Closed michal42 closed 6 years ago
There's a fairly big backtrace in the valgrind test, as if things were not cleaned up properly at exit, could you please have a look?
Yes, I will have a look. It seems to be a race that I'm unable to trigger locally.
If it happened before then it doesn't need to block this PR, just if it's new
It didn't happen before I rebased with the zproject update. But since I'm removing a hack that was supposed to paper over race conditions, the bug is quite possibly linked to my change.
My guess is that the leak is caused by mlm_msg object pointers in flight either from the server engine to the stream engine or back, when the server is shut down. But I still haven't reproduced.
I finally had time to look into it. I can reliably trigger the leak with this test:
diff --git b/src/mlm_server.c a/src/mlm_server.c
index 7a5f323a3045..22273e58f542 100644
--- b/src/mlm_server.c
+++ a/src/mlm_server.c
@@ -1212,6 +1212,34 @@ mlm_server_test (bool verbose)
zactor_destroy (&server);
}
+ {
+ const char *endpoint = "inproc://mlm_server_memleak_with_pending_stream_traffic";
+ zactor_t *server = zactor_new (mlm_server, "mlm_server_memleak_with_pending_stream_traffic");
+ if (verbose) {
+ zstr_send (server, "VERBOSE");
+ printf("Regression test for a memleak with pending stream traffic after server destroy\n");
+ }
+ zstr_sendx (server, "BIND", endpoint, NULL);
+
+ mlm_client_t *producer = mlm_client_new ();
+ assert (mlm_client_connect (producer, endpoint, 1000, "producer") >= 0);
+ assert (mlm_client_set_producer (producer, "STREAM_TEST") >= 0);
+
+ zstr_sendx (server, "SLOW_TEST_MODE", NULL);
+
+ mlm_client_t *consumer = mlm_client_new ();
+ assert (mlm_client_connect (consumer, endpoint, 1000, "consumer") >= 0);
+ assert (mlm_client_set_consumer (consumer, "STREAM_TEST", ".*") >= 0);
+
+ zmsg_t *msg = zmsg_new ();
+ zmsg_addstr (msg, "world");
+ assert (mlm_client_send (producer, "hello", &msg) >= 0);
+
+ mlm_client_destroy (&consumer);
+ mlm_client_destroy (&producer);
+ zactor_destroy (&server);
+ }
+
// @end
printf ("OK\n");
}
And can trigger it both with and without this PR. The fix for the leak would be to synchronize with the stream engine instances during server shutdown and free any messages not yet dispatched. I can look into that, but can you please trigger a new travis run for this PR and if it is green, merge it?

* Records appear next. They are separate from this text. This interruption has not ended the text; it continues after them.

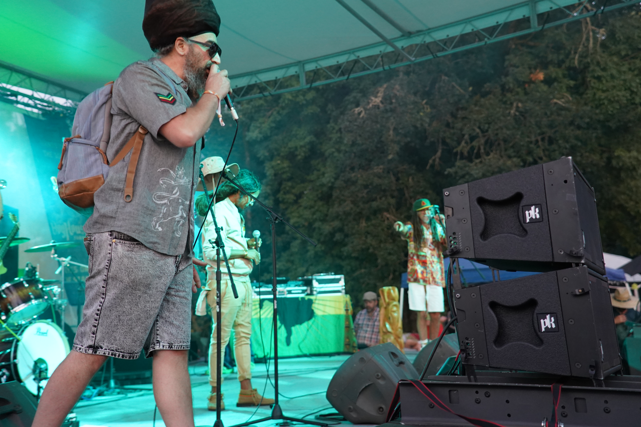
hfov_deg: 40.3
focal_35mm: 49
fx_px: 872
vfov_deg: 27.5
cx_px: 320
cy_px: 214
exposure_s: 1/160
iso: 3200
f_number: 4
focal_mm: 49
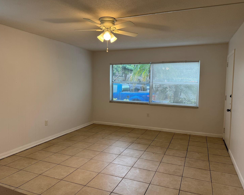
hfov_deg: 66.0
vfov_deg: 54.9
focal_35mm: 26
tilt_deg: -4.6
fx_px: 188
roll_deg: -1.0
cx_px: 123
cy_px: 95
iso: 100
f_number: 1.78
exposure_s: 1/120
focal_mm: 6.76
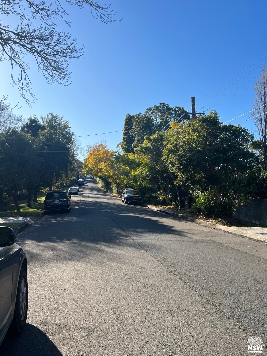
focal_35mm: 26
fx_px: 267
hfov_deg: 53.1
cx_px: 134
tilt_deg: +1.8
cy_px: 178
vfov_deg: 67.3
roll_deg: -1.1
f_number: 1.5
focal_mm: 5.7
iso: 50
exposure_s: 1/3460
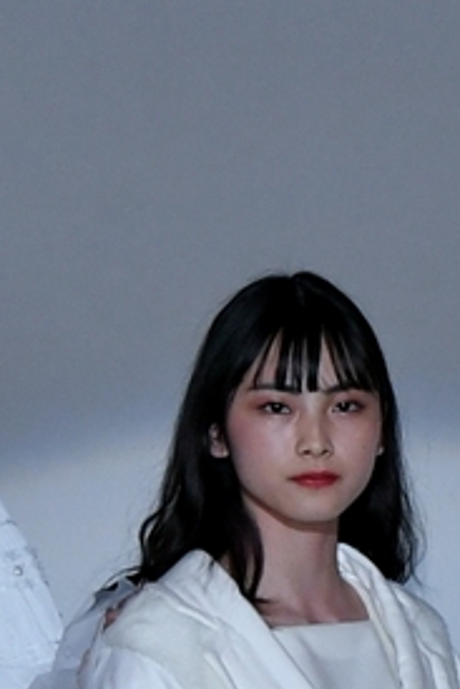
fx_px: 23333
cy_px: 241
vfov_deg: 1.7
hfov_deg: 1.1
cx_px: 302
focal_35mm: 1219
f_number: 5.6
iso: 800
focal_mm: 116
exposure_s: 1/250
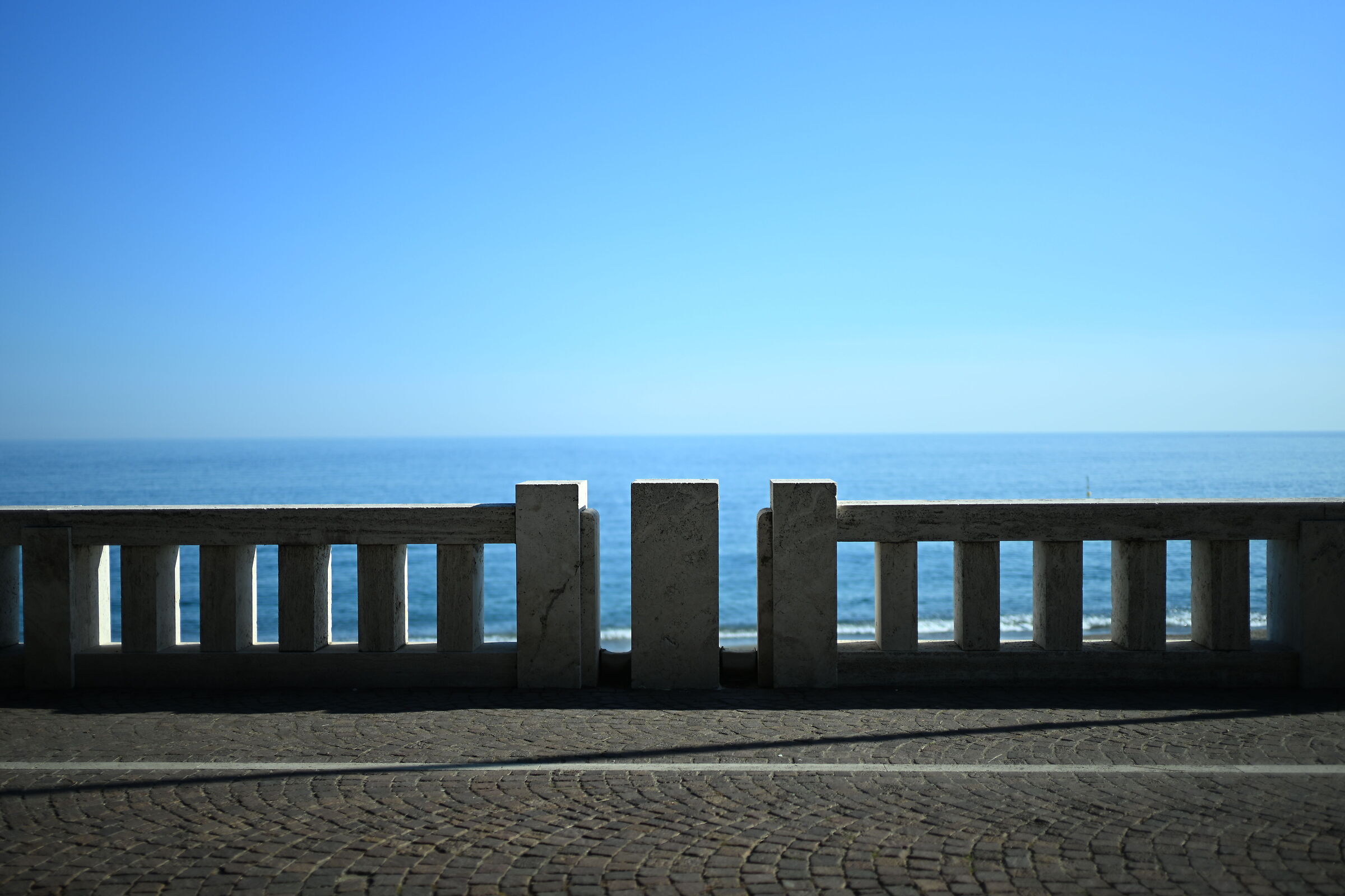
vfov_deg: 37.9
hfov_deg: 54.4
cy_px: 448
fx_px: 1308
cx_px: 672
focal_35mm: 35
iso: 100
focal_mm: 35
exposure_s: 1/8000
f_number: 1.4
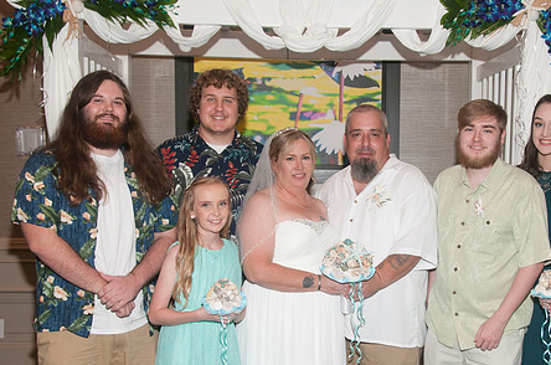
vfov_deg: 26.2
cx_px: 345
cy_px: 237
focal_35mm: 51
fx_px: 779
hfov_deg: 38.7
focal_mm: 26
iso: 400
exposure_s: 1/60
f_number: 5.6
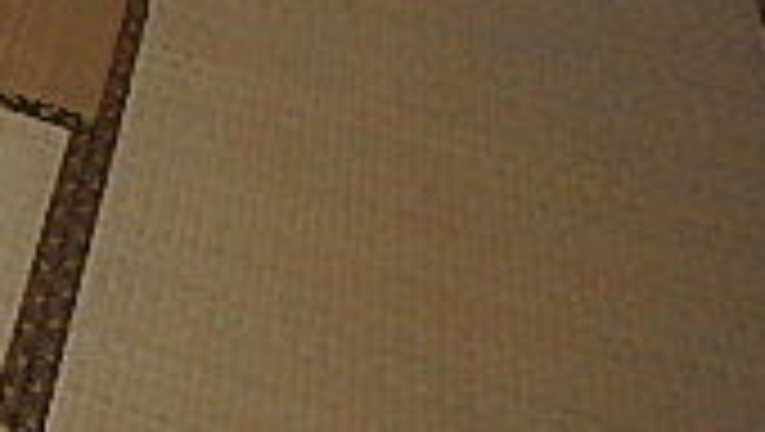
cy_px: -598
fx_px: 1746
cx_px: -580
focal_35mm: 86
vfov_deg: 11.6
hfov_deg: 19.2
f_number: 3.5
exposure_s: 1/60
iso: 160
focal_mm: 3.7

Hrm, it's failing in zmq shutdown this time? I'm lost. Does master pass travis?
It does not - so I'll merge this
You can ignore the shutdown error - I'll have a look at it, probably a regression in libzmq
Thank you! I will look into the race condition during stream shutdown when I have time again.
@michal42 the regression has now been fixed in CZMQ
We have proper memory management since commit ee93e46f4bed ("Properly handle pending stream traffic after client disconnect"), so there is no need for the settle period.